Rain whimpers from Edinburgh’s skies. The sodden tourists look like aliens in their steamed-up ponchos as they scurry and rustle across the gleaming cobblestones. Performers touting for business chirrup their overtures with desperate gaiety. Thousands of them are here. Tens of thousands. Vanity’s refugees hunkering on the wrong side of fame and hoping to get through the ego-crisis alive.

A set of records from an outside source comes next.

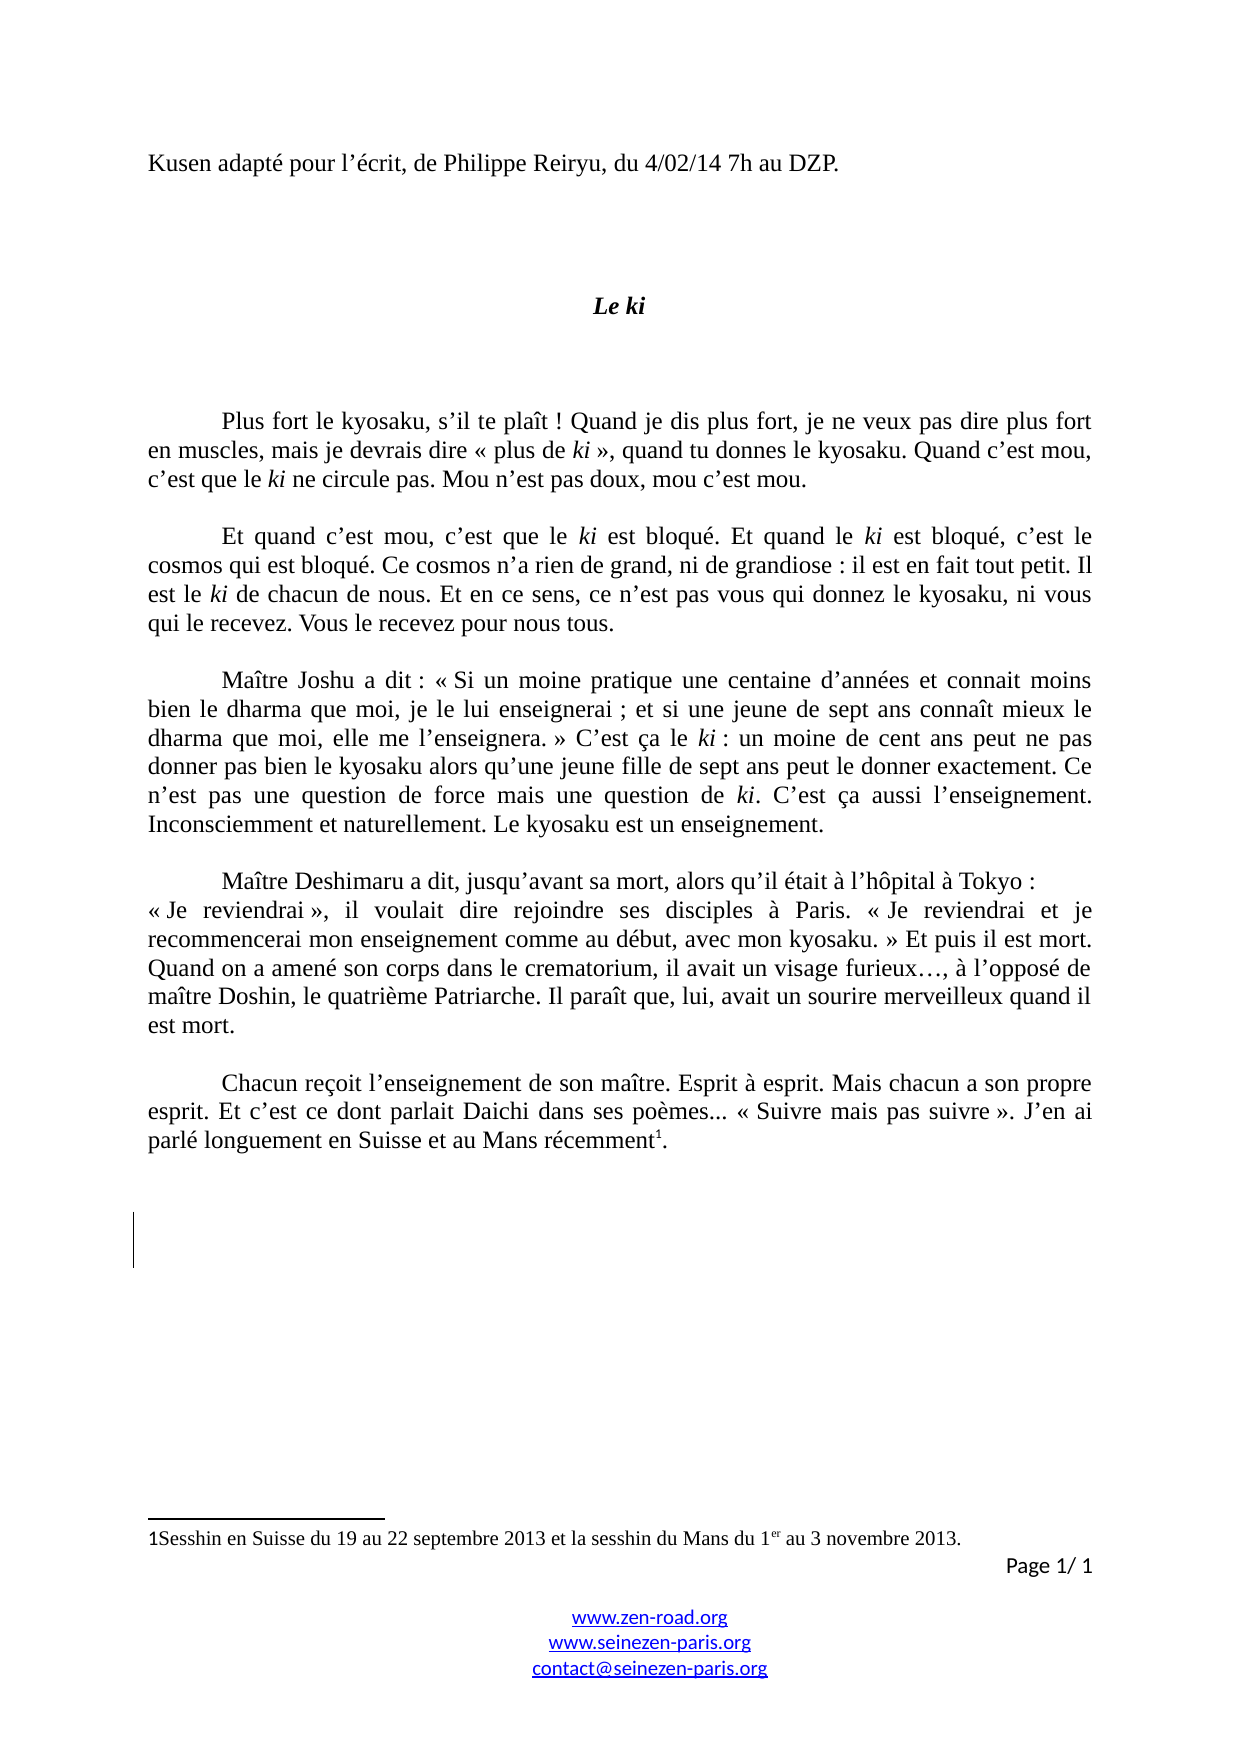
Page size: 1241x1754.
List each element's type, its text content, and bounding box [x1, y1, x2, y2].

text Le ki [148, 291, 1093, 320]
text Maître Joshu a dit : « Si un moine pratique une centaine d’années et connait moins bien le dharma que moi, je le lui enseignerai ; et si une jeune de sept ans connaît mieux le dharma que moi, elle me l’enseignera. » C’est ça le ki : un moine de cent ans peut ne pas donner pas bien le kyosaku alors qu’une jeune fille de sept ans peut le donner exactement. Ce n’est pas une question de force mais une question de ki. C’est ça aussi l’enseignement. Inconsciemment et naturellement. Le kyosaku est un enseignement. [148, 665, 1093, 838]
text Sesshin en Suisse du 19 au 22 septembre 2013 et la sesshin du Mans du 1er au 3 novembre 2013. [148, 1526, 1093, 1551]
text Et quand c’est mou, c’est que le ki est bloqué. Et quand le ki est bloqué, c’est le cosmos qui est bloqué. Ce cosmos n’a rien de grand, ni de grandiose : il est en fait tout petit. Il est le ki de chacun de nous. Et en ce sens, ce n’est pas vous qui donnez le kyosaku, ni vous qui le recevez. Vous le recevez pour nous tous. [148, 521, 1093, 636]
text Maître Deshimaru a dit, jusqu’avant sa mort, alors qu’il était à l’hôpital à Tokyo : [148, 866, 1093, 895]
text Chacun reçoit l’enseignement de son maître. Esprit à esprit. Mais chacun a son propre esprit. Et c’est ce dont parlait Daichi dans ses poèmes... « Suivre mais pas suivre ». J’en ai parlé longuement en Suisse et au Mans récemment. [148, 1068, 1093, 1154]
text Plus fort le kyosaku, s’il te plaît ! Quand je dis plus fort, je ne veux pas dire plus fort en muscles, mais je devrais dire « plus de ki », quand tu donnes le kyosaku. Quand c’est mou, c’est que le ki ne circule pas. Mou n’est pas doux, mou c’est mou. [148, 406, 1093, 493]
text « Je reviendrai », il voulait dire rejoindre ses disciples à Paris. « Je reviendrai et je recommencerai mon enseignement comme au début, avec mon kyosaku. » Et puis il est mort. Quand on a amené son corps dans le crematorium, il avait un visage furieux…, à l’opposé de maître Doshin, le quatrième Patriarche. Il paraît que, lui, avait un sourire merveilleux quand il est mort. [148, 895, 1093, 1039]
subtitle Kusen adapté pour l’écrit, de Philippe Reiryu, du 4/02/14 7h au DZP. [148, 148, 1093, 176]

A familiar name forces its way through the anonymous wastes. Julie Burchill: Absolute Cult (Gilded Balloon) is a one-act play by Tim Fountain. We’re at home with the Queen of Spleen as she cracks open a litre of vodka. It’s mid-morning. ‘I’m a hideous parody of myself,’ she tinkles in her soft-core Cider With Rosie accent. Hedonism and Judaism are the twin pillars of her life. And hate. She showers her foes with caustic venom. Vegetarians, Guardian readers, British male novelists (‘either pansies or pugilists’), feng shui consultants, bisexuals, Richard and Judy. ‘Why don’t they fuck off to Dignitas like they promised?’ Her youthful beauty — tiny waist, huge bust — has vanished. ‘But what did it get me? Tony Parsons.’ Her affair with Charlotte Raven doesn’t qualify her as homosexual. ‘A day trip to Bruges doesn’t make you a Belgian.’ Newspaper journalism, she seethes, has succumbed to the hereditary principle. ‘Instead of a pony I’ll get her a column.’ Lizzie Roper brilliantly traces Burchill’s descent into a drug-addled mess but as her life and career disintegrate, her character seems to rise heavenwards towards a plateau of triumphant self-vindication. Burchill has never sold out. To my surprise, this show hasn’t either. It deserves to.
Chef, by Sabrina Mahfouz (Underbelly, Cowgate), has bagged one of the festival’s early prizes. The protagonist is a brutalised urban castaway who winds up in jail and finds salvation through gourmet cooking.